→ Exercise brief:
Your answer should hold every line of the records below that contains the string "mang".

[Extracted records]
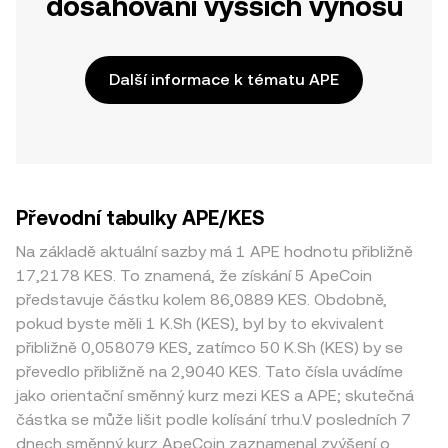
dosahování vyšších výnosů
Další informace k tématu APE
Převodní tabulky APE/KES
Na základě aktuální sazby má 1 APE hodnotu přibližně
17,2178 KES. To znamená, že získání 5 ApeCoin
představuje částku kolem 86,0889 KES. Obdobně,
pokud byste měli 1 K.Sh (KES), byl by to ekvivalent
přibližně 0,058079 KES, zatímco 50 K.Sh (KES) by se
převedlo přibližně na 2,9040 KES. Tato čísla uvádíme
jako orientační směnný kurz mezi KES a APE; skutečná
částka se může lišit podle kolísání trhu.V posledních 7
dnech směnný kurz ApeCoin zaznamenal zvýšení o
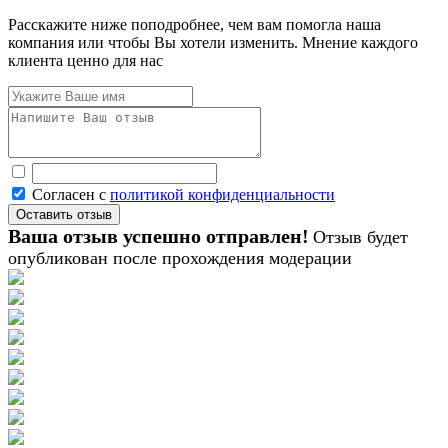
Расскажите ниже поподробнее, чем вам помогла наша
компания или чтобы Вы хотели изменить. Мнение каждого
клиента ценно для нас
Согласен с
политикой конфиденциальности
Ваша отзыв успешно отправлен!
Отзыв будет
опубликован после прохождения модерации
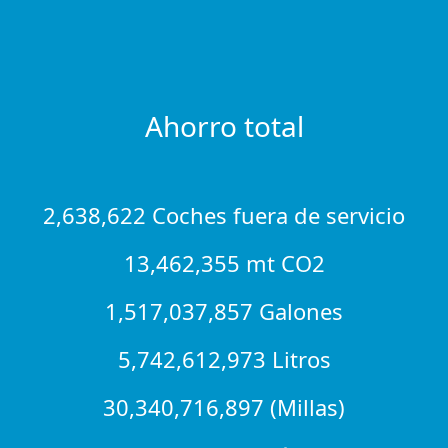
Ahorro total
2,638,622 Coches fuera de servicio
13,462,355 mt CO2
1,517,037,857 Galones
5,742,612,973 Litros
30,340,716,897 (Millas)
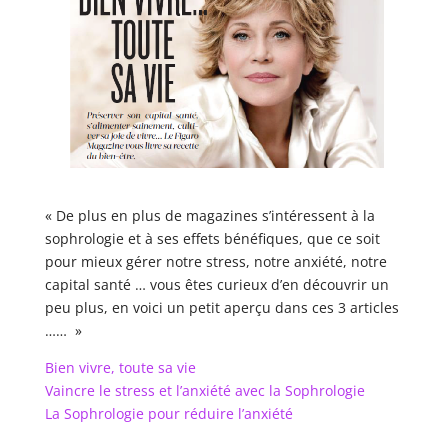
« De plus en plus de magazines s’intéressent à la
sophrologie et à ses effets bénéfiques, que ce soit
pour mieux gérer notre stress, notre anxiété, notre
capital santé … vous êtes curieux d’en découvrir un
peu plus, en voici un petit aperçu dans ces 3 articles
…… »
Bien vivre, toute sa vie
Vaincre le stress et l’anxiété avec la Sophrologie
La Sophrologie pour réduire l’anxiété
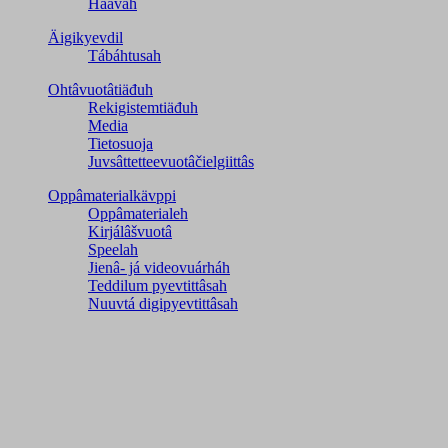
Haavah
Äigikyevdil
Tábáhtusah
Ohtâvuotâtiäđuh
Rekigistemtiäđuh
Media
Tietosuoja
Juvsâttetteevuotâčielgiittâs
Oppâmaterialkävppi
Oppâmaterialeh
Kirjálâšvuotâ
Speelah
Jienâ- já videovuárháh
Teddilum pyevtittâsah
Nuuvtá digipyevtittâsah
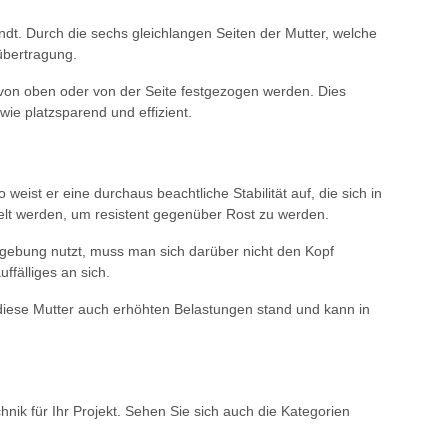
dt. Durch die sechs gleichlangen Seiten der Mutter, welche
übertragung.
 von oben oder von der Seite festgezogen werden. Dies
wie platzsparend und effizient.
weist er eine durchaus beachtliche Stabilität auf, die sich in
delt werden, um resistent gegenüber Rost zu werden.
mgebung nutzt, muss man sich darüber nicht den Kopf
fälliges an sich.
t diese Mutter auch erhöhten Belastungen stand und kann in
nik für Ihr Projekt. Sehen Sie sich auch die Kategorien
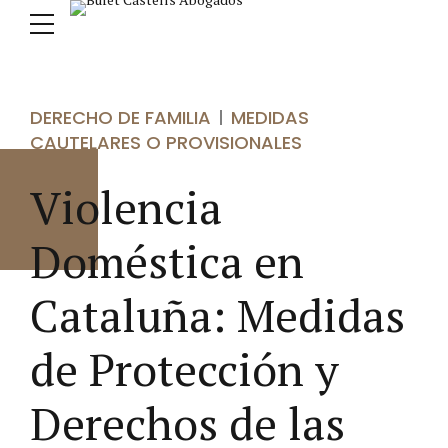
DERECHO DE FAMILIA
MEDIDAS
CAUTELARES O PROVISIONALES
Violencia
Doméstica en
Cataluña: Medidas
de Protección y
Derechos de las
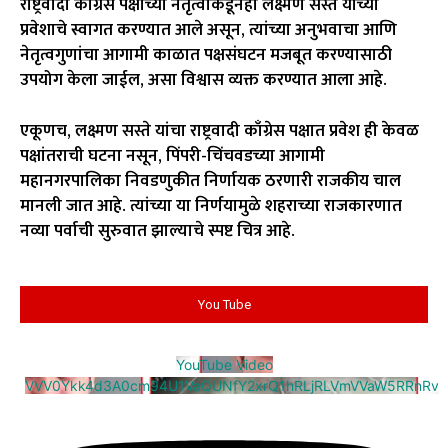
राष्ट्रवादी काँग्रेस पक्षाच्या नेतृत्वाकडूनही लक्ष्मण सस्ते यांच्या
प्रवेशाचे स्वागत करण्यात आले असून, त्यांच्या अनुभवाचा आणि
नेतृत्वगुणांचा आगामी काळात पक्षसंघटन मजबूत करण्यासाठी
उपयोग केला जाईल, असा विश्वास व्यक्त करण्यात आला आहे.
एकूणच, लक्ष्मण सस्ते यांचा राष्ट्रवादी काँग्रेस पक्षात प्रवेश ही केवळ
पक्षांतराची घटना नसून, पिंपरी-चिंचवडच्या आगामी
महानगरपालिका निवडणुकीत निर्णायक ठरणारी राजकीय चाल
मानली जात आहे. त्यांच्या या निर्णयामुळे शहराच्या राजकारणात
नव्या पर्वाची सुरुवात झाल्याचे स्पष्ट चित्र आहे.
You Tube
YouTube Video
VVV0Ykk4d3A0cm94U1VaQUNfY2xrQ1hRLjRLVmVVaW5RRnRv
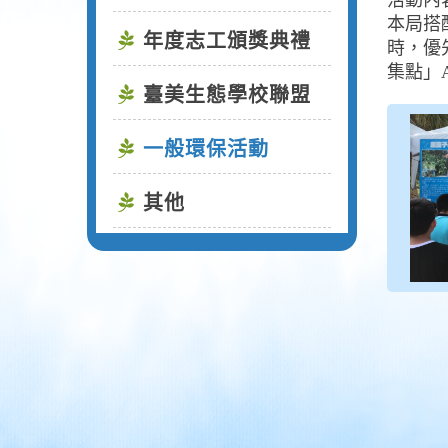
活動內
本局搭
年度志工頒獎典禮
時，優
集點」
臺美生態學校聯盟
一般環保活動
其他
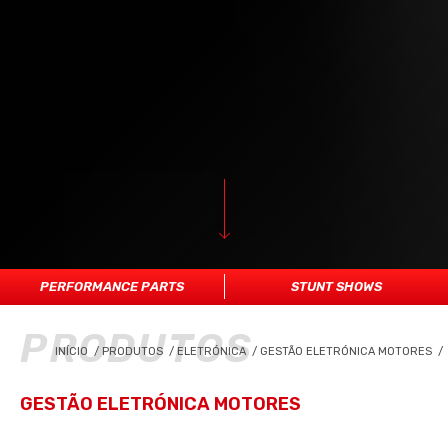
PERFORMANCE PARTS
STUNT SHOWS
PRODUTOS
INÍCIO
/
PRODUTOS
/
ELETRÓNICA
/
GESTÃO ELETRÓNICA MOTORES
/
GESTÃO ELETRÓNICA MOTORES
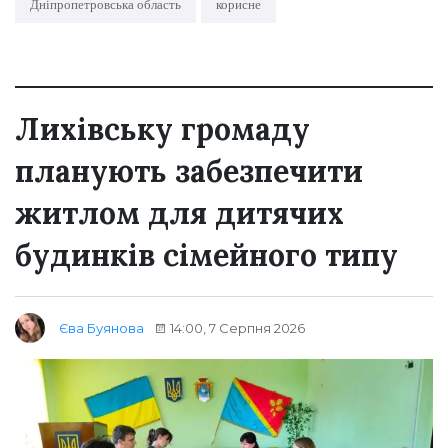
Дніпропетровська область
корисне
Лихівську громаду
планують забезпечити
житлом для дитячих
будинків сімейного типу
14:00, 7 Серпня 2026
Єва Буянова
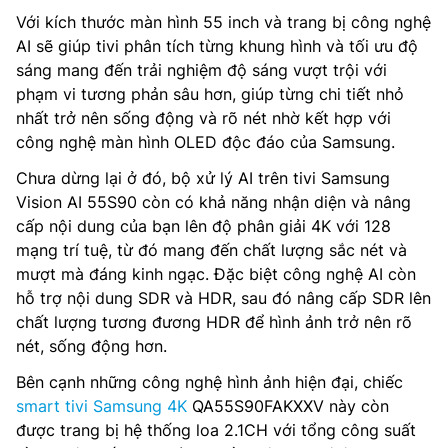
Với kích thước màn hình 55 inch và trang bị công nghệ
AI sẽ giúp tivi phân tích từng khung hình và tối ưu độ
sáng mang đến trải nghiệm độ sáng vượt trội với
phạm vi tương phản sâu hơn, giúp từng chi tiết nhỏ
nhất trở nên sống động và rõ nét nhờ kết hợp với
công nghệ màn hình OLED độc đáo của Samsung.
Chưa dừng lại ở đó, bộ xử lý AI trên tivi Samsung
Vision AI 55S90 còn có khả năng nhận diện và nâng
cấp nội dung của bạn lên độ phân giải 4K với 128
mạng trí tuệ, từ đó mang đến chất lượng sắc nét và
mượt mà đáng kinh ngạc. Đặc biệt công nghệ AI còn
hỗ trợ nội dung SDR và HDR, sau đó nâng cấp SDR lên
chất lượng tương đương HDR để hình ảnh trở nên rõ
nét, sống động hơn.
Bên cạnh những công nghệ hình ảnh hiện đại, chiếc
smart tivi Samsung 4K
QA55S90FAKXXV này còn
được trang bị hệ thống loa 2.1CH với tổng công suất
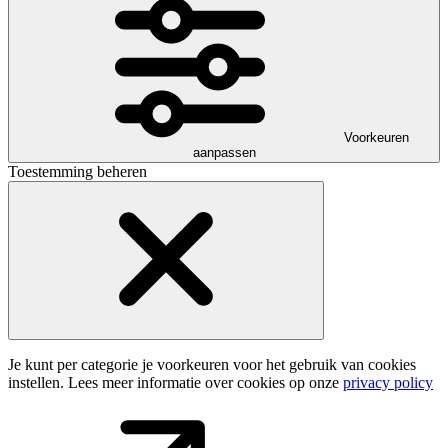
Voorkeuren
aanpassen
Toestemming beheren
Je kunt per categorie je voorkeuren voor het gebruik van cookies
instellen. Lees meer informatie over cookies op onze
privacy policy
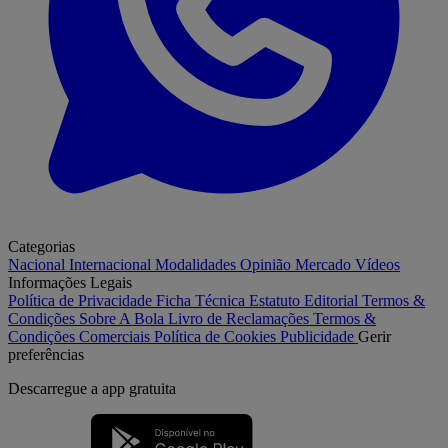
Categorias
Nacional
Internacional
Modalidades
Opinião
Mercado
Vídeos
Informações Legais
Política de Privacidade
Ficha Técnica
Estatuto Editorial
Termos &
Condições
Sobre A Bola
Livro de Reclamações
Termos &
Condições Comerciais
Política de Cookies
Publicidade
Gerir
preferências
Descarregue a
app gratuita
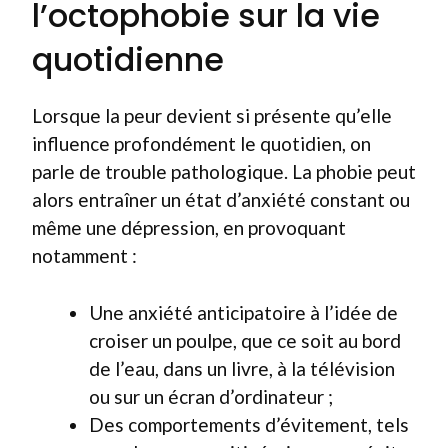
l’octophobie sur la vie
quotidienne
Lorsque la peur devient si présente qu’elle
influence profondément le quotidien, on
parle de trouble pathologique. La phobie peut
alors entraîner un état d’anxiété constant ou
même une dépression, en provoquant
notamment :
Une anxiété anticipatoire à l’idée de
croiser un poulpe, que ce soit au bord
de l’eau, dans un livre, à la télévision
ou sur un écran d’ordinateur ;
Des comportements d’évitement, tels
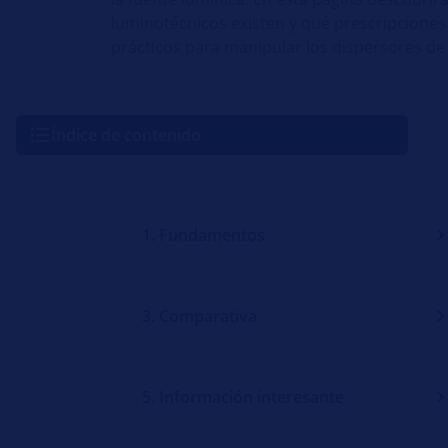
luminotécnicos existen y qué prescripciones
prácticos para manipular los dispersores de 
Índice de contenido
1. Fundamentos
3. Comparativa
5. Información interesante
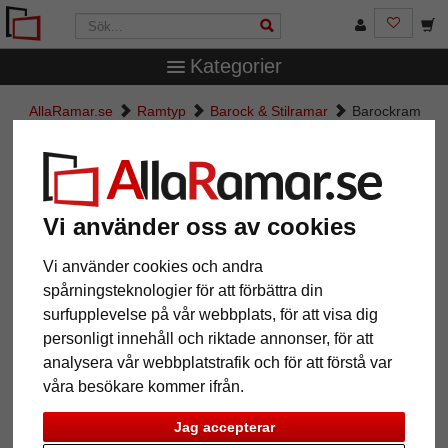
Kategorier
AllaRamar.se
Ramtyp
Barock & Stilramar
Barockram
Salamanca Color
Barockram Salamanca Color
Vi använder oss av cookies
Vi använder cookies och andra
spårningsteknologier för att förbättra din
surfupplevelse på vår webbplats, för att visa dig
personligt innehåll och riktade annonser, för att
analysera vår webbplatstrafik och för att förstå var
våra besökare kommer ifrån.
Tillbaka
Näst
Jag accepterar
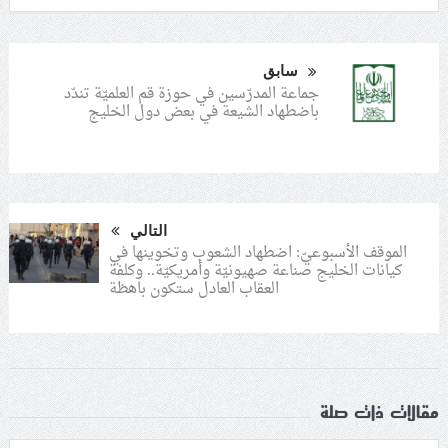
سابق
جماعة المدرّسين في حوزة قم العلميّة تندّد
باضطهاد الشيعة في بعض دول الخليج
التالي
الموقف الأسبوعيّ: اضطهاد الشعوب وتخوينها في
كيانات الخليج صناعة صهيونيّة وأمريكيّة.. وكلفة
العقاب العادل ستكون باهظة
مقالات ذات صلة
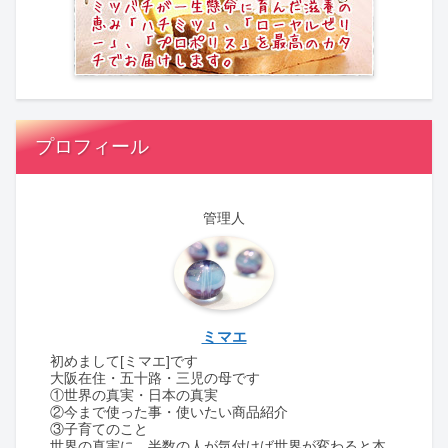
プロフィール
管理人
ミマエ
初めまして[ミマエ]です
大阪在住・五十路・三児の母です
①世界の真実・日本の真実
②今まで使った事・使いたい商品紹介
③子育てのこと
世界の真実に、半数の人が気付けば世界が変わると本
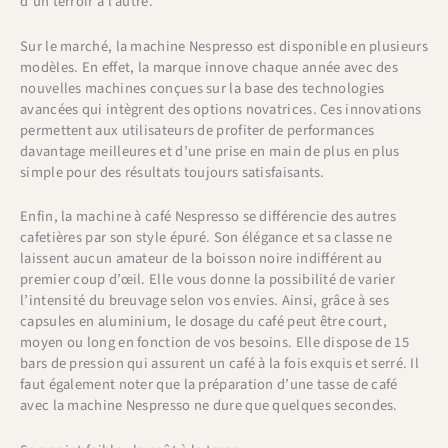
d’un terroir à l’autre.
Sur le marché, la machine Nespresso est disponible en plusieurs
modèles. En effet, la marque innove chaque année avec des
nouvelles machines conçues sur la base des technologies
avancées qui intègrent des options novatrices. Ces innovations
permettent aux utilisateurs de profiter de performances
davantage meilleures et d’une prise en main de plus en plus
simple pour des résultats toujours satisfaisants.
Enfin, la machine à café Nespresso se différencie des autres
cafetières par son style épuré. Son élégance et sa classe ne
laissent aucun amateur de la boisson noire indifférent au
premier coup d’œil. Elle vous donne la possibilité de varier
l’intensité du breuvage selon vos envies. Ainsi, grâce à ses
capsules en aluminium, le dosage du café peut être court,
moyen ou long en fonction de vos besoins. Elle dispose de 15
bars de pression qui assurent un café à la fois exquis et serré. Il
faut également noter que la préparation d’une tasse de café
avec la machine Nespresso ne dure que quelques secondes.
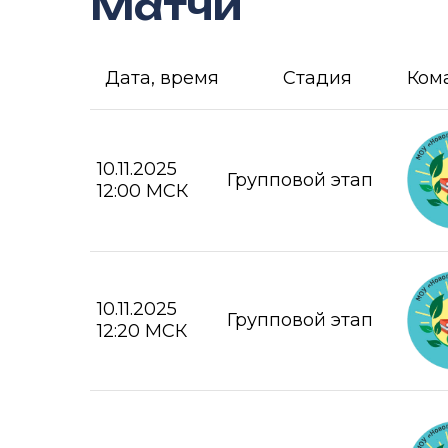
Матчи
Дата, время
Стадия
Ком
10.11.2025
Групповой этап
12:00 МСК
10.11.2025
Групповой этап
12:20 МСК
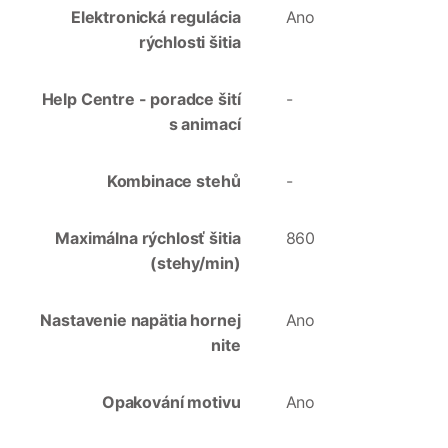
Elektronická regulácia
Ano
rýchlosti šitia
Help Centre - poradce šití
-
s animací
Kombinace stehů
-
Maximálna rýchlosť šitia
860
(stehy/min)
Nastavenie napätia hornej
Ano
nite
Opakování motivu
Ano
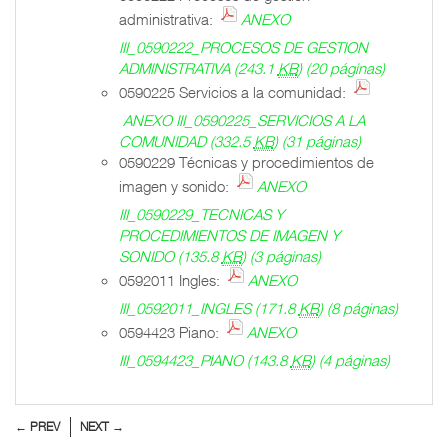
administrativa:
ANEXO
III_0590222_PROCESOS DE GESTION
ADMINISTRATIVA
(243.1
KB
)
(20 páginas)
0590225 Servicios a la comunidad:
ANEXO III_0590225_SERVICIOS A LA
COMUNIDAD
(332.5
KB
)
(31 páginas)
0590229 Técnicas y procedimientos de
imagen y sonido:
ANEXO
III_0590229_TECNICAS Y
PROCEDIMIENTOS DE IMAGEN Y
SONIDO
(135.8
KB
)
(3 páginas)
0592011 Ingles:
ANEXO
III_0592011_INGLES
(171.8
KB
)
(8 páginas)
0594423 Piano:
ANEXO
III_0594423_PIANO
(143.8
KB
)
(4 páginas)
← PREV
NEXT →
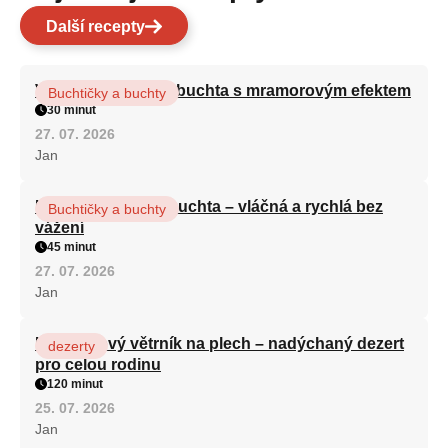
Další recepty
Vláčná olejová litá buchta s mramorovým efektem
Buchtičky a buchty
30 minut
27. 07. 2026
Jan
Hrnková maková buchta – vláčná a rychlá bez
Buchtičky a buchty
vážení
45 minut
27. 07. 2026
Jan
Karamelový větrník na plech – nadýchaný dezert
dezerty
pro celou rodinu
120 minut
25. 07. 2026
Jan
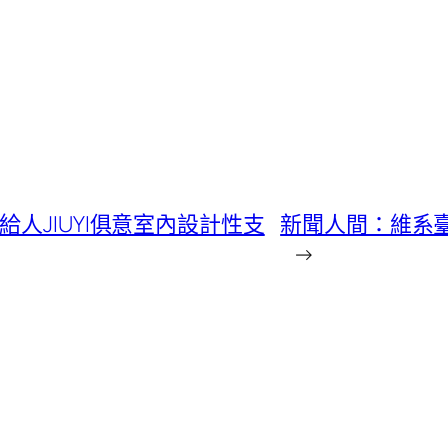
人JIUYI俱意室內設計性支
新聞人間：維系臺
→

→ Exercise output:
sáng mang đến trải nghiệm độ sáng vượt trội với
mạng trí tuệ, từ đó mang đến chất lượng sắc nét và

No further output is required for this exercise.